Josh Linam walks with his 1-year-old son Jonas through the La Calavera Catrina exhibit at the Tucson Botanical Gardens.

Larger than life sculptures of La Calavera Catrina, one of Día de los Muertos’ most recognizable figures, have taken over the grounds of Tucson Botanical Gardens, smiling down widely on visitors and adorned in brightly colored traditional Mexican attire.

The exhibit, by Los Angeles-based artist Ricardo Soltero, features 8- to 9-foot tall skeleton figures of La Catrina, who was born out of Mexican social satire, depicting the upper classes, and is still depicted in art today in celebration of the holiday.

Soltero’s sculptures represent nine figures from Mexican culture, including La Catrina de Diego Rivera, La Friducha, La Catrina garbancera de Jose Guadalupe Posada and La Catrina vestida de mariposas, amongst others.

The traveling exhibit comes from Denver Botanic Gardens where it was on display in fall 2017. This is the first time the installation is on exhibit outside of Denver.

The exhibit is on display through Nov. 29. The gardens are open daily 8:30 a.m. to 4:30 p.m.
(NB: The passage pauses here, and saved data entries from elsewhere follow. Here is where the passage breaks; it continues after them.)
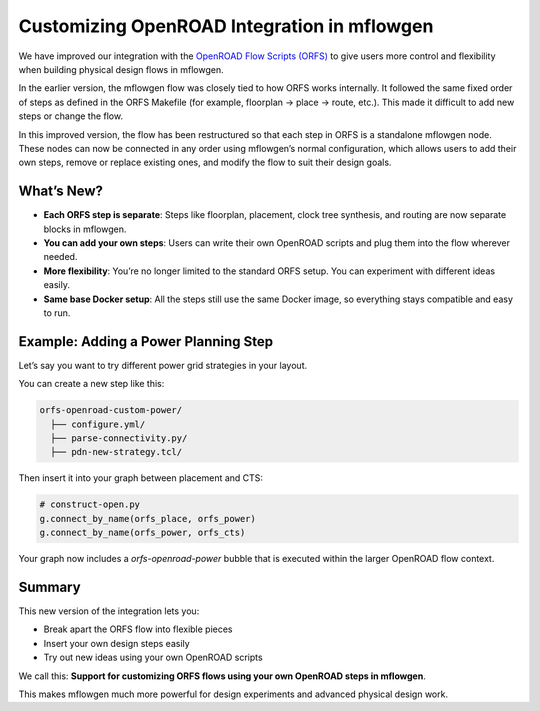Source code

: .. _openroad-custom:

Customizing OpenROAD Integration in mflowgen
==========================================================================

We have improved our integration with the `OpenROAD Flow Scripts (ORFS) <https://github.com/The-OpenROAD-Project/OpenROAD-flow-scripts>`__
to give users more control and flexibility when building physical design flows in mflowgen.

In the earlier version, the mflowgen flow was closely tied to how ORFS works internally. It followed the same fixed order of steps as defined in the ORFS Makefile (for example, floorplan → place → route, etc.). This made it difficult to add new steps or change the flow.

In this improved version, the flow has been restructured so that each step in ORFS is a standalone mflowgen node. These nodes can now be connected
in any order using mflowgen’s normal configuration, which allows users to add their own steps, remove or replace existing ones, and modify the flow to suit their design goals.

What’s New?
-----------

- **Each ORFS step is separate**: Steps like floorplan, placement, clock tree synthesis, and routing are now separate blocks in mflowgen.
- **You can add your own steps**: Users can write their own OpenROAD scripts and plug them into the flow wherever needed.
- **More flexibility**: You’re no longer limited to the standard ORFS setup. You can experiment with different ideas easily.
- **Same base Docker setup**: All the steps still use the same Docker image, so everything stays compatible and easy to run.

Example: Adding a Power Planning Step
--------------------------------------

Let’s say you want to try different power grid strategies in your layout.

You can create a new step like this:

.. code:: bash

   orfs-openroad-custom-power/
     ├── configure.yml/
     ├── parse-connectivity.py/
     ├── pdn-new-strategy.tcl/

Then insert it into your graph between placement and CTS:

.. code:: python

    # construct-open.py
    g.connect_by_name(orfs_place, orfs_power)
    g.connect_by_name(orfs_power, orfs_cts)

Your graph now includes a `orfs-openroad-power` bubble that is executed within the larger OpenROAD flow context.

.. image:: _static/images/stdlib/openroad-power-bubble.jpg
   :width: 500px

Summary
-------

This new version of the integration lets you:

- Break apart the ORFS flow into flexible pieces
- Insert your own design steps easily
- Try out new ideas using your own OpenROAD scripts

We call this: **Support for customizing ORFS flows using your own OpenROAD steps in mflowgen**.

This makes mflowgen much more powerful for design experiments and advanced physical design work.
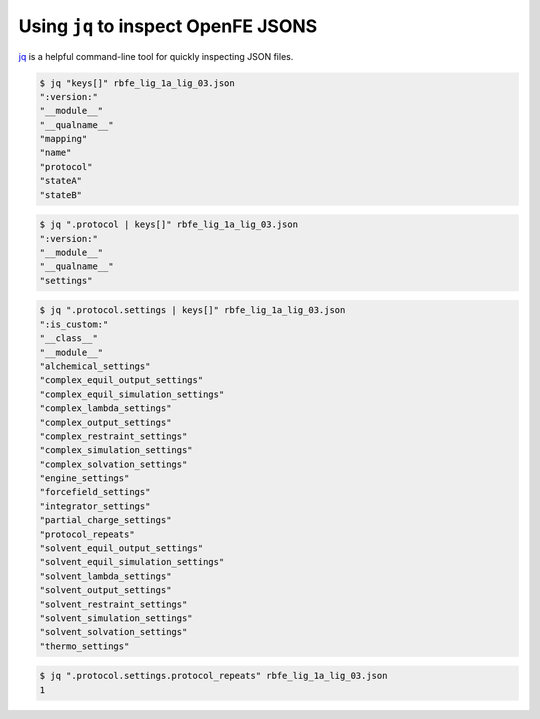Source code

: .. _jq_inspection:

Using ``jq`` to inspect OpenFE JSONS
==============================================

`jq <https://github.com/jqlang/jq>`_ is a helpful command-line tool for quickly inspecting JSON files.

.. code:: bash

    $ jq "keys[]" rbfe_lig_1a_lig_03.json
    ":version:"
    "__module__"
    "__qualname__"
    "mapping"
    "name"
    "protocol"
    "stateA"
    "stateB"

.. code:: bash

    $ jq ".protocol | keys[]" rbfe_lig_1a_lig_03.json
    ":version:"
    "__module__"
    "__qualname__"
    "settings"

.. code:: bash

    $ jq ".protocol.settings | keys[]" rbfe_lig_1a_lig_03.json
    ":is_custom:"
    "__class__"
    "__module__"
    "alchemical_settings"
    "complex_equil_output_settings"
    "complex_equil_simulation_settings"
    "complex_lambda_settings"
    "complex_output_settings"
    "complex_restraint_settings"
    "complex_simulation_settings"
    "complex_solvation_settings"
    "engine_settings"
    "forcefield_settings"
    "integrator_settings"
    "partial_charge_settings"
    "protocol_repeats"
    "solvent_equil_output_settings"
    "solvent_equil_simulation_settings"
    "solvent_lambda_settings"
    "solvent_output_settings"
    "solvent_restraint_settings"
    "solvent_simulation_settings"
    "solvent_solvation_settings"
    "thermo_settings"


.. code:: bash

    $ jq ".protocol.settings.protocol_repeats" rbfe_lig_1a_lig_03.json
    1
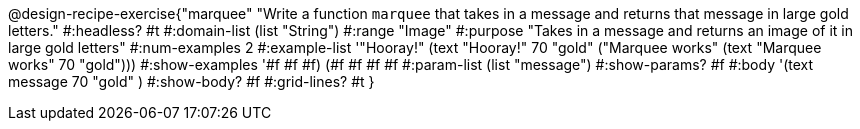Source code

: @design-recipe-exercise{"marquee" 
"Write a function `marquee` that takes in a message and returns that message in large gold letters."
	#:headless? #t
	#:domain-list (list "String")
	#:range "Image"
	#:purpose "Takes in a message and returns an image of it in large gold letters"
	#:num-examples 2
	#:example-list '(("Hooray!"       (text "Hooray!" 70 "gold"))
                 ("Marquee works" (text "Marquee works" 70 "gold")))
	#:show-examples '((#f #f #f) (#f #f #f #f))
	#:param-list (list "message")
	#:show-params? #f
	#:body '(text message 70 "gold" ) 
	#:show-body? #f
	#:grid-lines? #t 
}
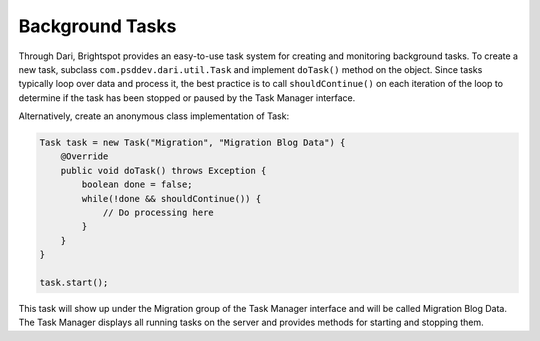 Background Tasks
----------------

Through Dari, Brightspot provides an easy-to-use task system for creating and monitoring background tasks. To create a new task, subclass ``com.psddev.dari.util.Task`` and implement ``doTask()`` method on the object. Since tasks typically loop over data and process it, the best practice is to call ``shouldContinue()`` on each iteration of the loop to determine if the task has been stopped or paused by the Task Manager interface.

Alternatively, create an anonymous class implementation of Task:

.. code-block:: java

    Task task = new Task("Migration", "Migration Blog Data") {
        @Override
        public void doTask() throws Exception {
            boolean done = false;
            while(!done && shouldContinue()) {
                // Do processing here
            }
        }
    }

    task.start();
    
This task will show up under the Migration group of the Task Manager interface and will be called Migration Blog Data. The Task Manager displays all running tasks on the server and provides methods for starting and stopping them.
You can also check it out during the cooler evening hours when the botanical gardens are lit up from 6 to 9 p.m.

Due to COVID-19, timed tickets have to be reserved in advance at tucsonbotanical.org.

A limited number of tickets will be available for various blocks of time. For more information on other coronavirus-related measures, head to the website.

La Catrina garbancera de Jose Guadalupe Posada stands among the foliage at the Tucson Botanical Gardens.

The sculptures, which stand 8 to 9 feet tall, are part of a traveling exhibit the comes from the Denver Botanic Gardens.

The La Calavera Catrina exhibit is on display at the Tucson Botanical Gardens through Nov. 29.